---------- Given information ----------

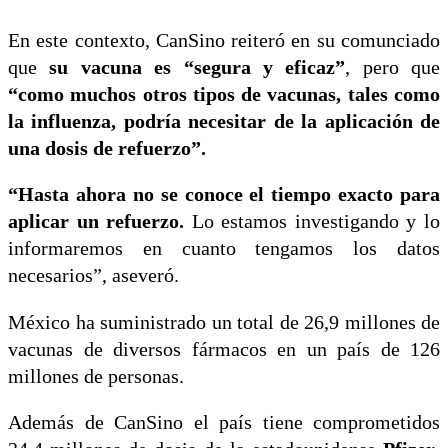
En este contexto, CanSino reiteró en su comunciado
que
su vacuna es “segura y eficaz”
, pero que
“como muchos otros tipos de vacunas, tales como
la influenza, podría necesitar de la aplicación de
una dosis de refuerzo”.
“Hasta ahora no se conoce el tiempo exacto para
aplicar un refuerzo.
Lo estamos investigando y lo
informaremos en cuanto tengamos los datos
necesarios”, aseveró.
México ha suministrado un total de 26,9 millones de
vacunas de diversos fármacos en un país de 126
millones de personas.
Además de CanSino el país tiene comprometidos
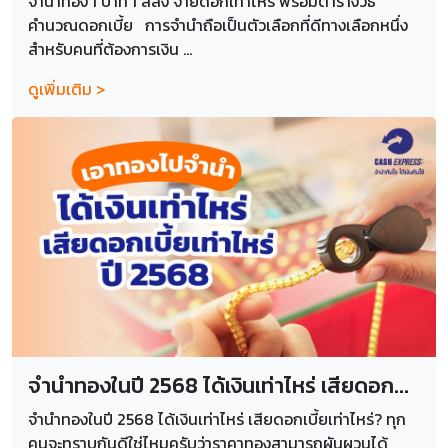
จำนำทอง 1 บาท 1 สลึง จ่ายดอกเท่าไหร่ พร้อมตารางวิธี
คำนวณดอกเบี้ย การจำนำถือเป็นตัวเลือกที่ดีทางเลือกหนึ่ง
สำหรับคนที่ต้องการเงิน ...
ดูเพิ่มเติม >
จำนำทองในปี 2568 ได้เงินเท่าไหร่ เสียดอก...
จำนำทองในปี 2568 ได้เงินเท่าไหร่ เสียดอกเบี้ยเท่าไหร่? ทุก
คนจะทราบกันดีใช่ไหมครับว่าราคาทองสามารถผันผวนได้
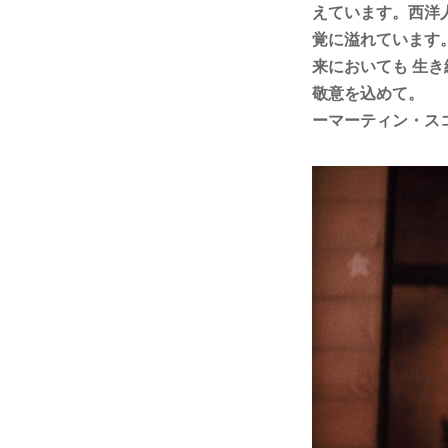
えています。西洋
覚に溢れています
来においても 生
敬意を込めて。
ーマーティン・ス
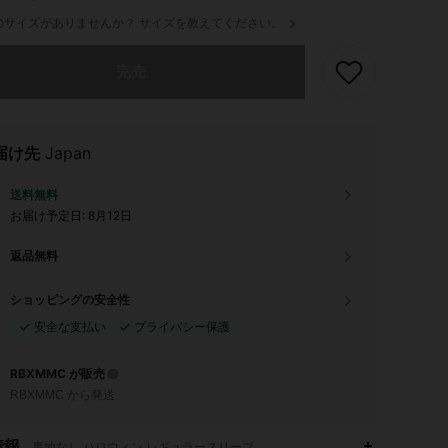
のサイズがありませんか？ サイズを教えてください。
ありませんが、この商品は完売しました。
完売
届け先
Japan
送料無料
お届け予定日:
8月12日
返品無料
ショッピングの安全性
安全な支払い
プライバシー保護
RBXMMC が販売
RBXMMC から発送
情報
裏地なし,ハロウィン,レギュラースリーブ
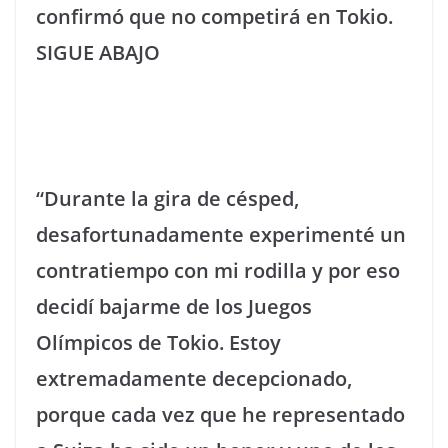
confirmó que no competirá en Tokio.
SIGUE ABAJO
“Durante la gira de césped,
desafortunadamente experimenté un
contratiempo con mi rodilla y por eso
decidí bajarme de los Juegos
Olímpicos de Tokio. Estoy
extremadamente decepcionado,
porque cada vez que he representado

----------
---------- Given information ----------

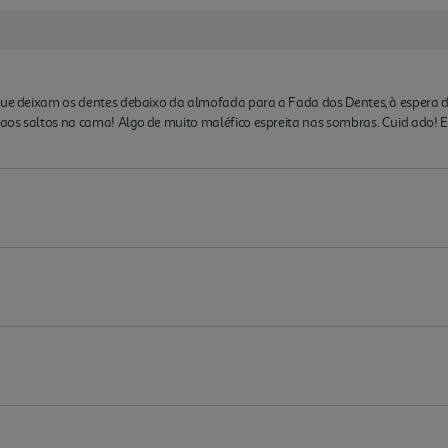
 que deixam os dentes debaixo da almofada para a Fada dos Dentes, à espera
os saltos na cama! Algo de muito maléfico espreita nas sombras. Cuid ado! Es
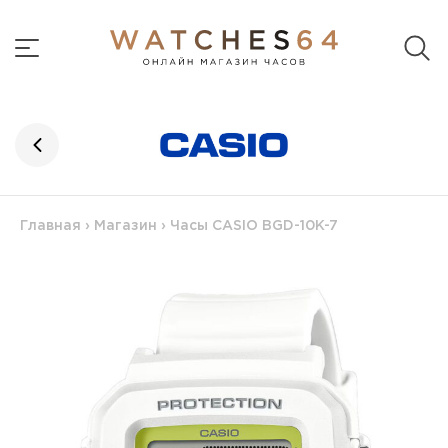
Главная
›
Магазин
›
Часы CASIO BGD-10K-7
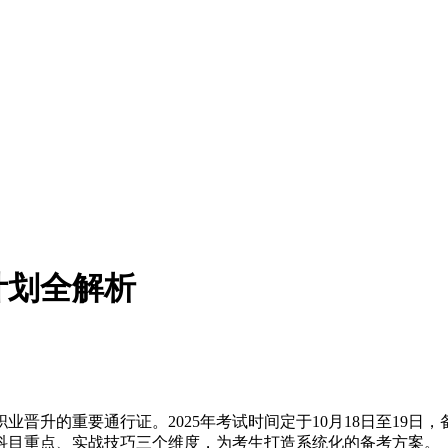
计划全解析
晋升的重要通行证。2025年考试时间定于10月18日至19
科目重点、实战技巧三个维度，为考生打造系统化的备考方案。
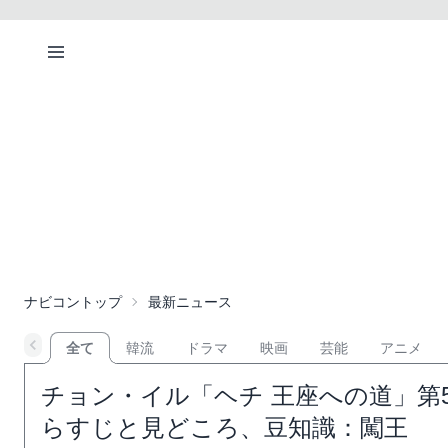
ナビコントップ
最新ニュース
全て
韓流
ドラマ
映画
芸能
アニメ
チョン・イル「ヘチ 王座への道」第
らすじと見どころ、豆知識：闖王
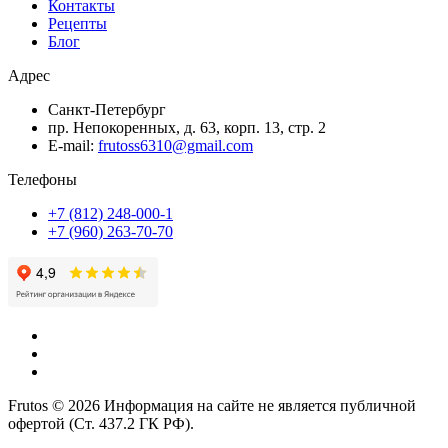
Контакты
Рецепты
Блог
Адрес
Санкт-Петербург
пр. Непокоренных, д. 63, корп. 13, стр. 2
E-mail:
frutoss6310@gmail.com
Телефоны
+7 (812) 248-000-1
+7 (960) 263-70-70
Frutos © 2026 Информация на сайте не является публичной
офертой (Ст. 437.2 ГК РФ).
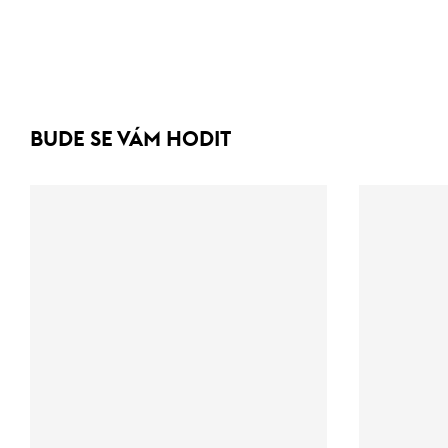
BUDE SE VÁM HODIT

----------
---------- Given information ----------

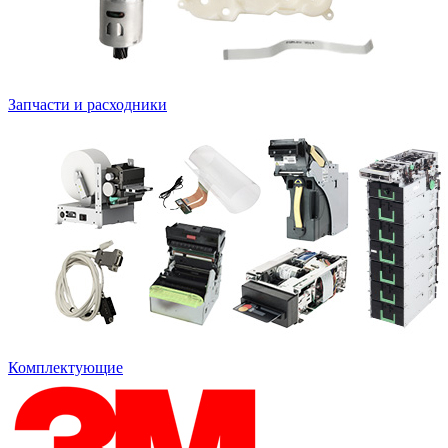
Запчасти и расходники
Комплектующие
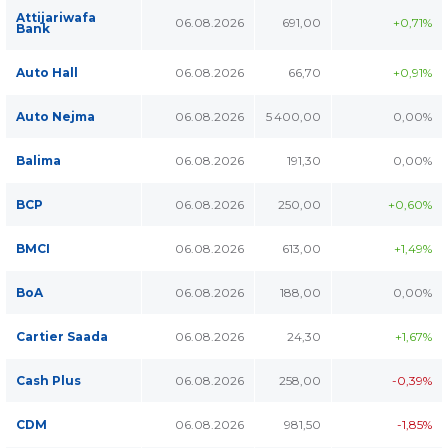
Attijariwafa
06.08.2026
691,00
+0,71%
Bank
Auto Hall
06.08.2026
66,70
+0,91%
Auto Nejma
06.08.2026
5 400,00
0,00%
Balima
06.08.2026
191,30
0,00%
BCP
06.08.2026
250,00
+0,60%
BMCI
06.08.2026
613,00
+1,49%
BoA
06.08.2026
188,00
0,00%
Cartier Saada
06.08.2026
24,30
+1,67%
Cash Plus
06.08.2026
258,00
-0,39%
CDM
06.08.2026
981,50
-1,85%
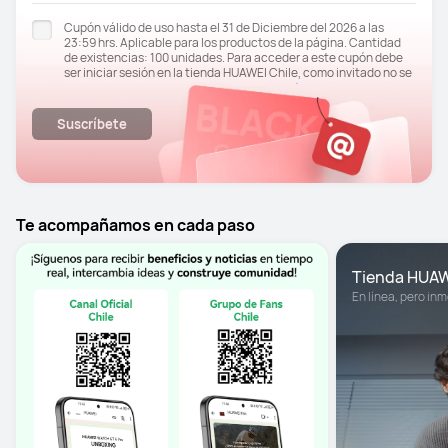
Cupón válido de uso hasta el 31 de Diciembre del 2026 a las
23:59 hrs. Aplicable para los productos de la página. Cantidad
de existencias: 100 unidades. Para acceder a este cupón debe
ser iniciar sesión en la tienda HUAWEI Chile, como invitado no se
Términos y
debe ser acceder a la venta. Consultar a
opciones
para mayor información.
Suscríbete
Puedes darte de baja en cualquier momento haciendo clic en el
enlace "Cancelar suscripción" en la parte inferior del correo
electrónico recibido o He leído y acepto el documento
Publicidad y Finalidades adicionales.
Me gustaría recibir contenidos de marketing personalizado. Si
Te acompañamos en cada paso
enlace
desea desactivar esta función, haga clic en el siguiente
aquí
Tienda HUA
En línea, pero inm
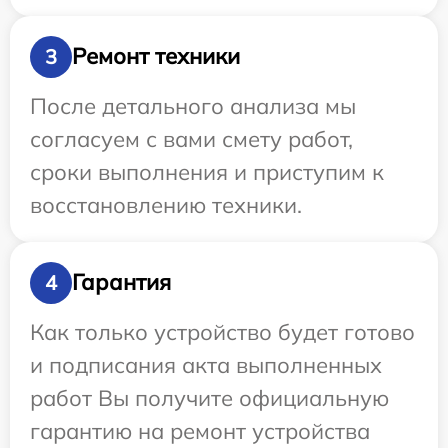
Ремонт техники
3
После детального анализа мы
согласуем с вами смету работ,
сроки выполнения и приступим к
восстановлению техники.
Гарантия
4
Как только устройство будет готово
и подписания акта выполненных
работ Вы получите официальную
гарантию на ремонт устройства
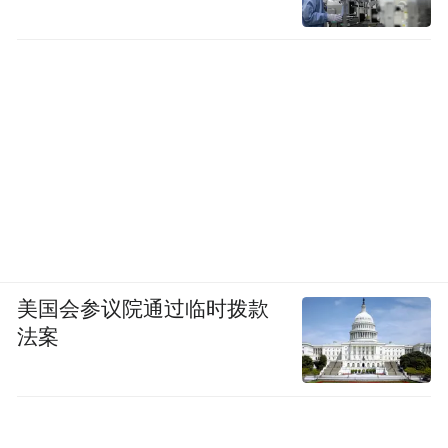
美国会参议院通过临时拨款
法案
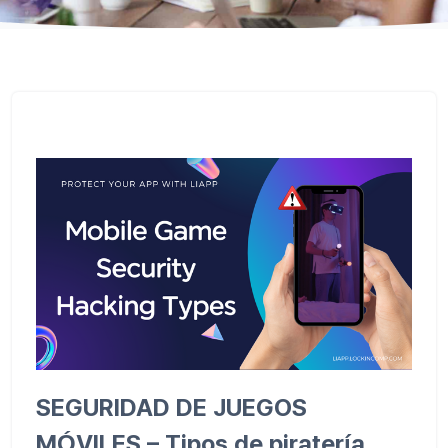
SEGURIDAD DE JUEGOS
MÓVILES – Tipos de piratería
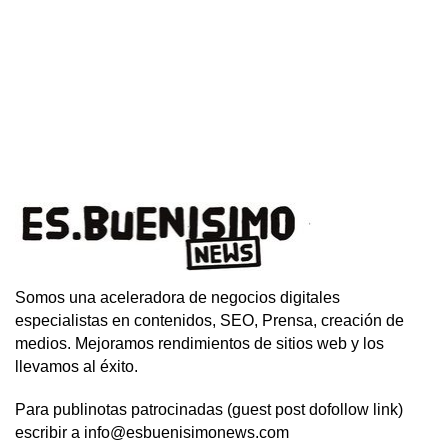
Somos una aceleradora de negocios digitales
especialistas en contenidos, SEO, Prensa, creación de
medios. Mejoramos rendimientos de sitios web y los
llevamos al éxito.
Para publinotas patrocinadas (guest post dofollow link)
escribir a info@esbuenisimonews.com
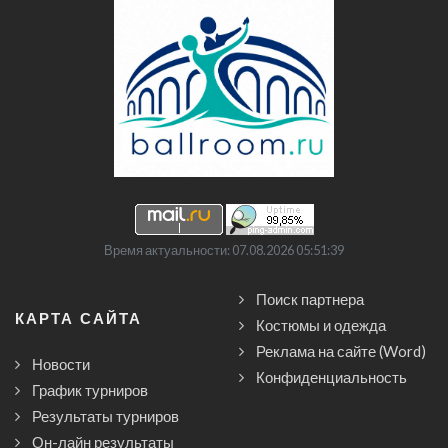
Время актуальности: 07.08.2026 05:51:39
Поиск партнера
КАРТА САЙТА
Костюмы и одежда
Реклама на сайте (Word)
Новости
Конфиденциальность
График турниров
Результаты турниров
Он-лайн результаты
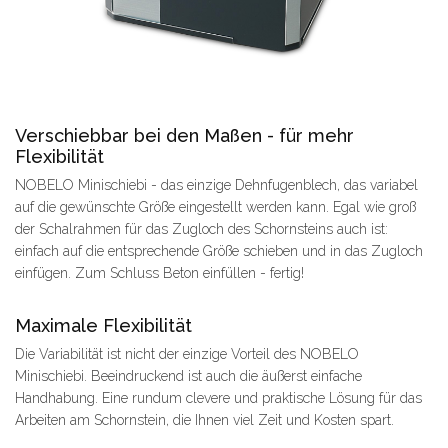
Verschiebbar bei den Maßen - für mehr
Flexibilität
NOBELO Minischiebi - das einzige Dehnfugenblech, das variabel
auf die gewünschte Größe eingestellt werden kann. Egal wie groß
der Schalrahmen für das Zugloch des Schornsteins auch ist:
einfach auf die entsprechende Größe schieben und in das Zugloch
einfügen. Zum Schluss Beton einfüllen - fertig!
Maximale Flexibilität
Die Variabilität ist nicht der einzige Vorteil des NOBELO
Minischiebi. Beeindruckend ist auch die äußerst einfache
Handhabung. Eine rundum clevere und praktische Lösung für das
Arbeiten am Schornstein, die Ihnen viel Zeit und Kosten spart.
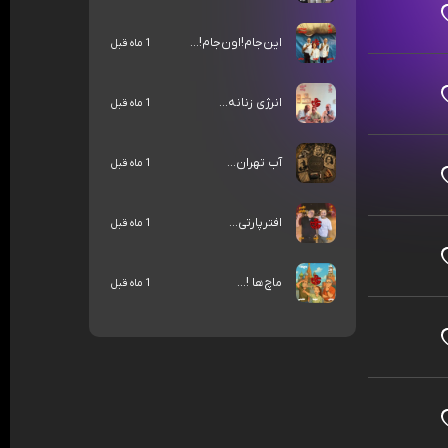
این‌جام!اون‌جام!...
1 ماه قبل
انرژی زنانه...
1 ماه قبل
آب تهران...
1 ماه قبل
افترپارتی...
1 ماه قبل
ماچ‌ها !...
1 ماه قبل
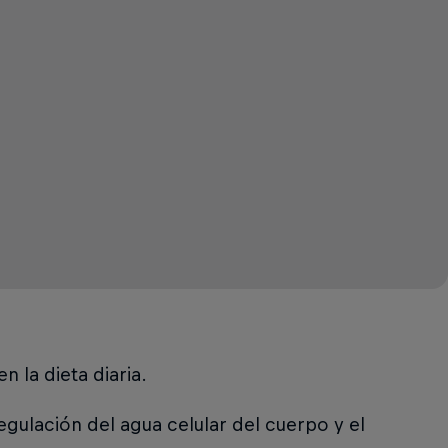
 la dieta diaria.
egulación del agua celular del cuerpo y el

----------

### Task objective:
Please list every line in the records above that contains the string "Tokio".

### Written answer:
confirmó que no competirá en Tokio.
Olímpicos de Tokio. Estoy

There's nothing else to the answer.